Ce qui est le plus remarquable dans le rapport de la Commission scientifique et technique indépendante sur la reconnaissance de la liberté académique dans le milieu universitaire, c’est que les cinq recommandations portent toutes sur la loi que la Commission propose. Pourtant, une telle loi saperait paradoxalement les résultats et les valeurs que la liberté universitaire est censée accomplir. En d’autres termes, une loi mettrait fin au débat même que la liberté universitaire cherche à protéger.

La loi est un instrument coercitif de l’État qui, conformément à la tradition politique libérale dans laquelle la liberté universitaire est ancrée, nécessite une justification. Si l’on se réfère à la section 4.6 du rapport de la Commission, « Nécessité d’une loi sur la liberté universitaire », la principale justification donnée est que les notions de liberté universitaire diffèrent dans leur signification et dans leur pratique selon les établissements québécois. Par conséquent, la Commission estime qu’une loi est nécessaire pour en assurer l’uniformité.

La Commission n’explique toutefois pas pourquoi une telle uniformité est souhaitable. En effet, si l’on pense à ce que l’uniformité représente – une destruction du dialogue et du débat –, le paradoxe du rapport est clair : tuer le débat sur la liberté universitaire au nom de la liberté universitaire. Plus paradoxalement, le président de la Commission, Alexandre Cloutier, a affirmé que c’était le moment de faire valoir l’idée qu’au Québec, nous avons « le droit de discuter de tout, de débattre de tout ».

Or, la recommandation de faire cristalliser une définition de la liberté universitaire par le truchement d’une loi empêchera la discussion sur la façon d’en défendre les valeurs de manière raisonnable et adaptée au contexte.

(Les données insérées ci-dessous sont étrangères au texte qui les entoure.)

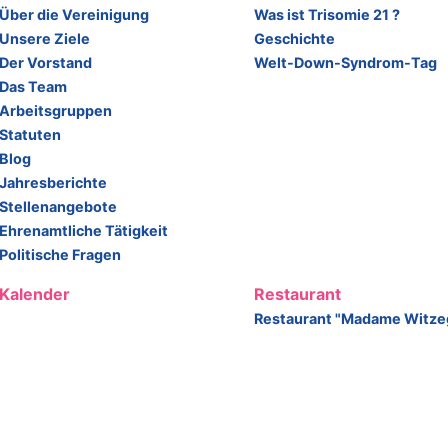
Über die Vereinigung
Was ist Trisomie 21 ?
Unsere Ziele
Geschichte
Der Vorstand
Welt-Down-Syndrom-Tag
Das Team
Arbeitsgruppen
Statuten
Blog
Jahresberichte
Stellenangebote
Ehrenamtliche Tätigkeit
Politische Fragen
Kalender
Restaurant
Restaurant "Madame Witze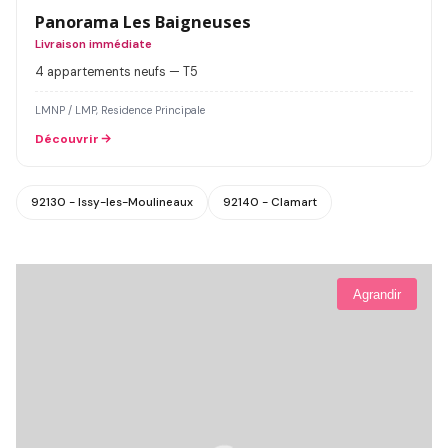
Panorama Les Baigneuses
Livraison immédiate
4 appartements neufs — T5
LMNP / LMP, Residence Principale
Découvrir
92130 - Issy-les-Moulineaux
92140 - Clamart
Agrandir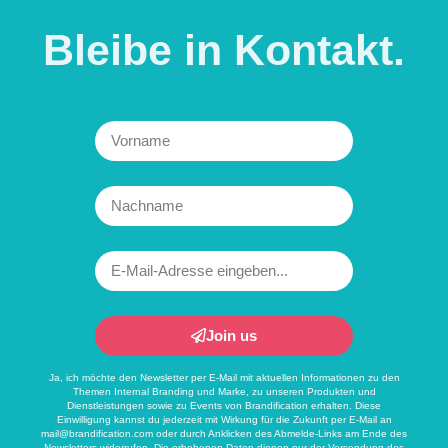
Bleibe in
Kontakt.
Join us
Ja, ich möchte den Newsletter per E-Mail mit aktuellen Informationen zu den
Themen Internal Branding und Marke, zu unseren Produkten und
Dienstleistungen sowie zu Events von Brandification erhalten. Diese
Einwilligung kannst du jederzeit mit Wirkung für die Zukunft per E-Mail an
mail@brandification.com
oder durch Anklicken des Abmelde-Links am Ende des
Newsletters widerrufen. Die erhobenen Daten dienen nur der Versendung des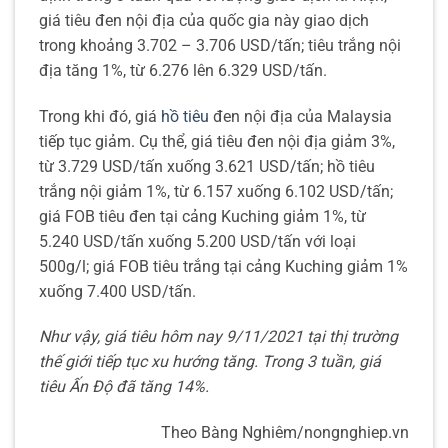
giá tiêu đen nội địa của quốc gia này giao dịch
trong khoảng 3.702 – 3.706 USD/tấn; tiêu trắng nội
địa tăng 1%, từ 6.276 lên 6.329 USD/tấn.
Trong khi đó, giá
hồ tiêu
đen nội địa của Malaysia
tiếp tục giảm. Cụ thể, giá tiêu đen nội địa giảm 3%,
từ 3.729 USD/tấn xuống 3.621 USD/tấn; hồ tiêu
trắng nội giảm 1%, từ 6.157 xuống 6.102 USD/tấn;
giá FOB tiêu đen tại cảng Kuching giảm 1%, từ
5.240 USD/tấn xuống 5.200 USD/tấn với loại
500g/l; giá FOB tiêu trắng tại cảng Kuching giảm 1%
xuống 7.400 USD/tấn.
Như vậy, giá tiêu hôm nay 9/11/2021 tại thị trường
thế giới tiếp tục xu hướng tăng. Trong 3 tuần, giá
tiêu Ấn Độ đã tăng 14%.
Theo Bàng Nghiêm/nongnghiep.vn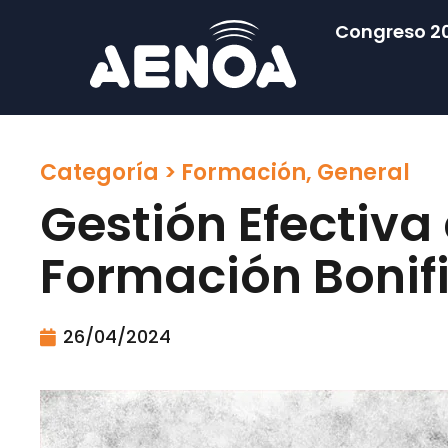
Congreso 2
Categoría >
Formación
,
General
Gestión Efectiva 
Formación Bonif
26/04/2024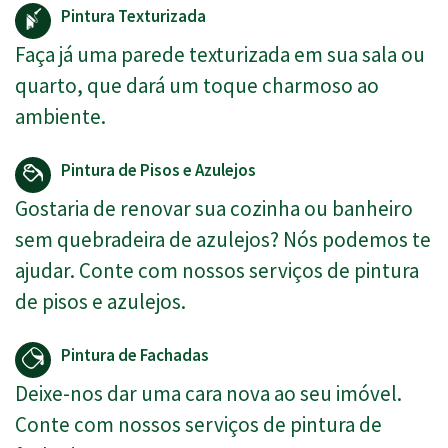
Pintura Texturizada
Faça já uma parede texturizada em sua sala ou
quarto, que dará um toque charmoso ao
ambiente.
Pintura de Pisos e Azulejos
Gostaria de renovar sua cozinha ou banheiro
sem quebradeira de azulejos? Nós podemos te
ajudar. Conte com nossos serviços de pintura
de pisos e azulejos.
Pintura de Fachadas
Deixe-nos dar uma cara nova ao seu imóvel.
Conte com nossos serviços de pintura de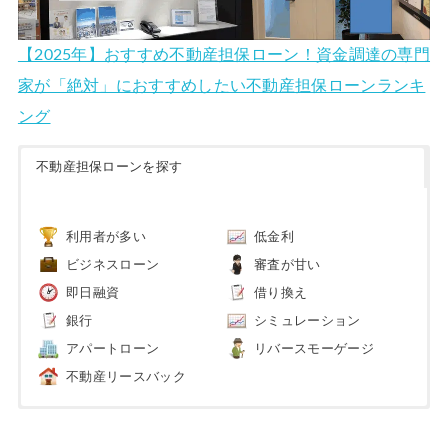
【2025年】おすすめ不動産担保ローン！資金調達の専門
家が「絶対」におすすめしたい不動産担保ローンランキ
ング
不動産担保ローンを探す
利用者が多い
低金利
ビジネスローン
審査が甘い
即日融資
借り換え
銀行
シミュレーション
アパートローン
リバースモーゲージ
不動産リースバック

Ignorons l’éthique antilibérale d’une loi qui est censée protéger les principes libéraux et jugeons la loi selon ses propres termes. En examinant les questions détaillées dans l’annexe 2 du rapport « Évènements récents impliquant la liberté universitaire au Québec », nous voyons une variété de causes en jeu qui ne seraient pas clairement résolues par une telle loi. Un certain nombre d’évènements impliquent des chargés de cours, qui ne bénéficient pas des mêmes protections que les professeurs permanents.

Au cours des dernières décennies, les universités, par un souci de réduire leurs coûts, ont continué à faire largement appel à cette main-d’œuvre flexible. Cela a eu pour effet imprévu de rendre ces instructeurs jetables en situations épineuses de débat et de controverse. Au-delà du simple renforcement des protections à tous les niveaux d’enseignement, les départements et les facultés peuvent soutenir les chargés de cours au lieu de les laisser affronter seuls les problèmes.

Dialogue et droits

Considérons les cas où des étudiants ont fortement réagi à des supports de cours. Leur réaction fait partie de la sphère démocratique communicative, ce que les droits de la personne protègent. Des répliques lourdes de la part des administrateurs universitaires ou de l’État risquent de mettre fin aux occasions de dialoguer et d’apprendre. Dans d’autres circonstances, où la liberté de pensée et la liberté d’expression ne sont pas remises en cause, on pourrait s’accorder sur les bénéfices d’une loi. Mais ici on mine les valeurs qui sous-entendent notre objectif. L’adhésion aux valeurs du débat se fait par la facilitation d’eux-mêmes.

Plus important encore, on doit se rappeler que la loi ne peut pas remplacer les normes culturelles. Il faut plutôt réunir les actions et les expériences sociales dans toute leur belle complexité. Le rapport de la Commission est un document important dont le potentiel de susciter le débat est attesté par cette lettre même. Mais on ne peut pas permettre que la loi remplace le dialogue, que les tribunaux nous privent du courage d’en débattre.